Стоун — жесткий и амбициозный — появился на базе недавно. Вместо бритья он дважды в день полировал свое лицо пемзой. База в Мэрди, хоть и находилась на диком побережье западного Уэллса, принадлежала США. Поскольку из всех британских офицеров анализом занимались только Кристофер и Стоун, они работали в одной комнате и — по замыслу — должны были сотрудничать. В первый же день Стоун повесил над своим столом наклейку службы подводного слежения: «На Бога уповаем, остальным — внимаем».
Кристофер щелкнул переключателем, и комнату заполнили звуки.
— Выключи, — простонал Стоун. — Уши болят.
Кристофер пожал плечами и отключил динамики, но перенаправил звук на вход своих наушников. Зевая, делая вид, что рассматривает распечатки, Кристофер позволил звукам со дна океана вливаться в сознание.
Другие аналитики никогда не слушали эти звуки напрямую: все необходимые данные содержались в распечатках. Кристофер слушал, потому что ему это нравилось. Его страсть, его зависимость. Самое важное в его жизни.
Станция Мэрди занималась звуковым слежением. Она и ее североатлантические сестры — Кефлавик, Антигуа, Пуэрто-Рико, Барбадос, Ньюфаундленд — держали под контролем советские субмарины. Серые машины в комнатах без окон соединялись сотнями миль проложенного по океанскому дну кабеля с гидрофонами, установленными на краю континентального шельфа. Самописцы наполняли воздух запахом озона и царапающими звуками, выводя бесконечные волнистые линии на прокручиваемых бумажных лентах. В Мэрди занимались областью Гренландии — Исландии — Британии, узким выходом советского флота из Баренцева моря в открытый океан. Когда придет подводный Армагеддон, он выберет именно этот путь.
С ощущением странного удовольствия Кристофер представлял места, в которых установлены гидрофоны. Он любил размышлять о массах воды, давящих на эти холодные, бесприютные глубины. Он хотел находиться там, плавать в темноте, глубоко под поверхностью океана, там, куда с самого момента возникновения морей никогда не попадает солнечный свет. В морской воде звук передается в четыре раза лучше, чем в воздухе, но она быстро впитывает длинные волны. Когда погружаешься под залитую солнцем поверхность, вода становится зеленой, затем затягивается сумеречной синевой, потом начинает походить на чернила цвета индиго и наконец чернеет. Через сто метров проходишь нижнюю границу эйфотической зоны [1]. Под ней не живут ни растения, ни водоросли. Гидрофоны Мэрди лежат глубже, между 200 и 300 метрами, в абсолютной темноте, на краю подводных скал, обрывающихся в километры огромной, недостижимой, чужой и выжидающей тьмы.
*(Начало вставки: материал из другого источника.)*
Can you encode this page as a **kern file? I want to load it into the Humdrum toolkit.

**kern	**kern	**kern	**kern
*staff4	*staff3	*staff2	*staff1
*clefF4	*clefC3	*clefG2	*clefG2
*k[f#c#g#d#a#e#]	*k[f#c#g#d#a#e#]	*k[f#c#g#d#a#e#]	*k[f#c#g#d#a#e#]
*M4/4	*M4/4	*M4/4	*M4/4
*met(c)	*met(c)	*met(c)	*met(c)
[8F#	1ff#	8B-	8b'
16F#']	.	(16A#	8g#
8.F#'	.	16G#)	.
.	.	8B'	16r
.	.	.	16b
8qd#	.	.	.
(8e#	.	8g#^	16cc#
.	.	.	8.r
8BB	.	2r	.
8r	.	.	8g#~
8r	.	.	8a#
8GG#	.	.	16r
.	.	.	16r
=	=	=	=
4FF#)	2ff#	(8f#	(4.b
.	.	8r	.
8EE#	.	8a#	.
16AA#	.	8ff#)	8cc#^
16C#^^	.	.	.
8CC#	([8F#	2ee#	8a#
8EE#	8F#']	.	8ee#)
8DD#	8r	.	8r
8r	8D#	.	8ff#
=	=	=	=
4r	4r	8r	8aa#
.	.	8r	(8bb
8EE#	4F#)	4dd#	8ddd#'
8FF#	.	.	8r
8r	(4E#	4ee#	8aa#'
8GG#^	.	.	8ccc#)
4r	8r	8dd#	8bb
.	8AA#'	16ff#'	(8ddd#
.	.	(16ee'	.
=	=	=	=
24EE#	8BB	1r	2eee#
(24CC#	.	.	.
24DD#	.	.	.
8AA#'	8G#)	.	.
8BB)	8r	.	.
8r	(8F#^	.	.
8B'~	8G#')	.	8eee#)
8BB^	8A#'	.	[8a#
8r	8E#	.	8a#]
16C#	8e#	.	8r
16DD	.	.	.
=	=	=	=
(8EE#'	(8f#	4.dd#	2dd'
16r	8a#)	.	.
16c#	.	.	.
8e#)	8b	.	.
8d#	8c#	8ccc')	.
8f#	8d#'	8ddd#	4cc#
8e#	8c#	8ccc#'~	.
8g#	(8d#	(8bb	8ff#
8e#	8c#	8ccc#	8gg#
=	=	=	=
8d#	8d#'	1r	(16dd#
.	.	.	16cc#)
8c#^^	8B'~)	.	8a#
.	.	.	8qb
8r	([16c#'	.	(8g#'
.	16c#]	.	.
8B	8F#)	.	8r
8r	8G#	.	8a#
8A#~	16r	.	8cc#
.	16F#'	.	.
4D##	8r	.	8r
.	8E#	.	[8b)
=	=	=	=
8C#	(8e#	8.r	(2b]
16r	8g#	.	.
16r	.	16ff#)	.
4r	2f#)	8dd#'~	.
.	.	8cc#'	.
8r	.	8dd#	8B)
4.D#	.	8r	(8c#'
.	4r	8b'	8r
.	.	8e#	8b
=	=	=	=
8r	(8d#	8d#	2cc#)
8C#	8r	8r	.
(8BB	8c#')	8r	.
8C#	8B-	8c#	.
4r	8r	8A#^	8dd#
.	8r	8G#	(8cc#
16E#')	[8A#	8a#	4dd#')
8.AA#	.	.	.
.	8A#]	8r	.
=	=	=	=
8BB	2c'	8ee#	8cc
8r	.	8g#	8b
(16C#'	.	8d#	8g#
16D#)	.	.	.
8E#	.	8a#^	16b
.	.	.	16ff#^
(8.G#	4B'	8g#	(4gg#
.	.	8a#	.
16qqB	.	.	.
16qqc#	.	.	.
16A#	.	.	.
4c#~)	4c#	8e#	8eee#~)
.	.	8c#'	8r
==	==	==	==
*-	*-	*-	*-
Кристофер закрыл глаза и слушал медленный, терпеливый шепот воды, но тут Стоун резко стащил наушники с его головы.
— Пошли, Озгерби. Брифинг.
— Что?
— Девять ноль-ноль, Пирретт. Ты что, не читаешь объявлений?
* * *
В светлой, теплой и безветренной комнате для брифингов яблоку негде было упасть. Капитан Говард Пирретт сидел за столом на слегка приподнятой платформе. За его спиной темнело пустое ноябрьское небо. Порывы ветра бросали в стекло капли дождя, словно пригоршни камешков. Один из помощников Пирретта положил пленку на проектор.
МЕТКИЙ СТРЕЛОК 83.
— Господа, — начал Пирретт, — и дамы.
Короткие рукава белоснежной рубашки не скрывали его загорелых мускулистых предплечий. Пирретт носил бы эту же самую рубашку, окажись он на мостике крейсера в Карибском море или за столом в Перл-Харборе, который он временно покинул. Прежде чем начать говорить, он дождался полной тишины в зале.
— Операция «Меткий Стрелок 1983», — наконец начал оратор, — не будет похожа на учения НАТО, в которых вы, возможно, участвовали. Отличие заключается вот в чем. Во-первых, в ней примут участие высшие чины. Премьер-министр Тэтчер и канцлер Шмидт. Секретарь Макфарлэйн. Ах да, еще и президент Рейган — он сыграет эпизодическую роль.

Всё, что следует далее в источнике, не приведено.